BIZNAGA


Biznaga. Gran Pantalla.

Con el piñón fijo hasta la cumbre descienden -o ascienden- en línea recta y sin descanso. Hasta Adorno (la octava canción del disco) no se mueven del frenético ritmo acostumbrado. Es cierto que ya no son aquel grupo que parecía salido de las entrañas Euskadi en el 87 pasados por la Sorbona del 68, pero dejan sin aliento a quienes les quiera seguir. Ahora están más cerca de The Clash pero en el siglo XXI.

Sus señas de identidad siguen intactas: la voz siempre arriba y gritada, las guitarras en rasgueo metralleta, y las líneas de bajo dibujando frases ocasionales para romper ocasionalmente el muro de sonido. Por citar una diferencia respecto a su trabajo, podríamos hablar de las texturas de las guitarras, menos áridas, con más variedad de timbres.

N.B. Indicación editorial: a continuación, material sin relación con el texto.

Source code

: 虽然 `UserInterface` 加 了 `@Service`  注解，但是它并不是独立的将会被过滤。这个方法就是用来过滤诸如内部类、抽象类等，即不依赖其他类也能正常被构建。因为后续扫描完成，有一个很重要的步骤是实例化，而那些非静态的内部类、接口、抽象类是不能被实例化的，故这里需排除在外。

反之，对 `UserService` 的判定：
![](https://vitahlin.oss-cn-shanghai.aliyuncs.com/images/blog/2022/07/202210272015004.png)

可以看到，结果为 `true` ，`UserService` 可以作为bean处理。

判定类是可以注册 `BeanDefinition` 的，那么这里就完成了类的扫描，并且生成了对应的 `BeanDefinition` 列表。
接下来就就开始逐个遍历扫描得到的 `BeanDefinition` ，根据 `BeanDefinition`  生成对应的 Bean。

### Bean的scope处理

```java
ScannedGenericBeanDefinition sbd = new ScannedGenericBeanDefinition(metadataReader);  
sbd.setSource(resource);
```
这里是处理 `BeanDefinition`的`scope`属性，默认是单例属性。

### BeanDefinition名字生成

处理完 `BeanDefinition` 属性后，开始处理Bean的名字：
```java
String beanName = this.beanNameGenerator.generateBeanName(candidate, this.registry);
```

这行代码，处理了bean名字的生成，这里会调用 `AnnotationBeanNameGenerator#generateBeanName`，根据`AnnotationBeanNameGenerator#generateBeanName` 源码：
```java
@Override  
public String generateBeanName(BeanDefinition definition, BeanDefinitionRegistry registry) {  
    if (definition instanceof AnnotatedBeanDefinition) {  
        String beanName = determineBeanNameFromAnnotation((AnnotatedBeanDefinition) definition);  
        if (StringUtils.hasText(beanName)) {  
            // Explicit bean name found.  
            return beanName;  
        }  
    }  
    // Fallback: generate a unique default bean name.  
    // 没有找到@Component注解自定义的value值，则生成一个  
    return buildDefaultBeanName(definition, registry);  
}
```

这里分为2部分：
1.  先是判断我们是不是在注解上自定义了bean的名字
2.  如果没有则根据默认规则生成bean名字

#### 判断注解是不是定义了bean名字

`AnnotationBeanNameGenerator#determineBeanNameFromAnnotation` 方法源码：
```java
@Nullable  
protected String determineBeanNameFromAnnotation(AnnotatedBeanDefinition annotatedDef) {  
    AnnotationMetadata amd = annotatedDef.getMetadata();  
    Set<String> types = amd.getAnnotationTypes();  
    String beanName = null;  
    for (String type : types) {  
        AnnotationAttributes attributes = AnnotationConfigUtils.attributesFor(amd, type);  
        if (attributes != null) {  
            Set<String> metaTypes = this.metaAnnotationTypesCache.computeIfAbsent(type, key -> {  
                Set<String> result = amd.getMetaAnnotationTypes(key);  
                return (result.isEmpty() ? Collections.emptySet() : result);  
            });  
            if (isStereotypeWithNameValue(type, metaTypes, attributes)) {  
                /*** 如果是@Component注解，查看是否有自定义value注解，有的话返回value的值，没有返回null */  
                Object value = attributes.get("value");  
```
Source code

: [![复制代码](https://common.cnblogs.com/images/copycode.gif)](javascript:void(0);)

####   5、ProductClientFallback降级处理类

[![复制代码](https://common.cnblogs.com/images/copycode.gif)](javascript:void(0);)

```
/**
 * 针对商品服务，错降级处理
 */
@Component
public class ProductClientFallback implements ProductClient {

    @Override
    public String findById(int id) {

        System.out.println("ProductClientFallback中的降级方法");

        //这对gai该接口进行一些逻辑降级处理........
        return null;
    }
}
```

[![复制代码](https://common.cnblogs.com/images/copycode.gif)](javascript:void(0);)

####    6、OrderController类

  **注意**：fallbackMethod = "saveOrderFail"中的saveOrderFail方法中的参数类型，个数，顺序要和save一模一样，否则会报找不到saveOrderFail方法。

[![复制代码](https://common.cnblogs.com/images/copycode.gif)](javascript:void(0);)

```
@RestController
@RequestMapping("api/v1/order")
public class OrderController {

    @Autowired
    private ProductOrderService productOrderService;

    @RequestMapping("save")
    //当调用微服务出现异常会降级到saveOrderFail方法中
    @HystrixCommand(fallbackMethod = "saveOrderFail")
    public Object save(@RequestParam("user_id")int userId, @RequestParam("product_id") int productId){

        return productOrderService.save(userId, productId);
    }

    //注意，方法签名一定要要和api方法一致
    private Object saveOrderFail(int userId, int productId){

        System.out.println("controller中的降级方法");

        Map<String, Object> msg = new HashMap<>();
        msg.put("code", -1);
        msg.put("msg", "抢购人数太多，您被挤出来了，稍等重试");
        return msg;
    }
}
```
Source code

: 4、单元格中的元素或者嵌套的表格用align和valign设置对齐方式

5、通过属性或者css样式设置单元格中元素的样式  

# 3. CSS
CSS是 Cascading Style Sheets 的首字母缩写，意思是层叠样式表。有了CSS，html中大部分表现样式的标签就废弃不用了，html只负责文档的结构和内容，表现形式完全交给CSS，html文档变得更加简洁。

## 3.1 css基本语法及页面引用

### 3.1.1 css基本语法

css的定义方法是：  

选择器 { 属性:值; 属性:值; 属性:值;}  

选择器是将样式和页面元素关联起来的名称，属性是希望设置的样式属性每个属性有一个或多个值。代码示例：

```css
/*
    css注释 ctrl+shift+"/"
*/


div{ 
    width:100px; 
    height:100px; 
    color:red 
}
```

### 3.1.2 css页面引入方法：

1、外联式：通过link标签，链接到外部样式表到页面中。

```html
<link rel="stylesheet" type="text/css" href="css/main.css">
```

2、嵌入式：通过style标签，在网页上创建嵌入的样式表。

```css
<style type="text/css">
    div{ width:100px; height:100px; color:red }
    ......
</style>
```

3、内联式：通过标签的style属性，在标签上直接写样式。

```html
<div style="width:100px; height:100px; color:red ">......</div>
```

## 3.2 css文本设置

Eso sí, es un cambio más epidérmico que estructural, pero que ayuda a sostener todo el concepto del disco. Porque es en el concepto donde está lo más redondo. No es sólo que describa la situación actual a la perfección sino que, después de la pandemia -el disco salió poco antes-, el álbum ha ganado vigencia y es tanto oráculo como análisis. Todos los textos están perfectamente hilados entre sí, en modo obra conceptual y ninguna pieza sobra o falta en ese tratado sobre la vida en la era de la pantalla. Las letras remiten a una serie de conceptos de calado (el “no-lugar” de Marc Augé, por ejemplo), pero que desgranados en frases cortas, son eslóganes aptos para ser lanzados en medio de una discusión entre Barthes y Bourdieu o gritados en el ritual de un directo en un gaztetxe.

Biznaga, como Casandra, están dotados del don de la profecía. No hay disco (y no sólo en España) que haya captado tan bien el espíritu y las circunstancias de nuestro tiempo.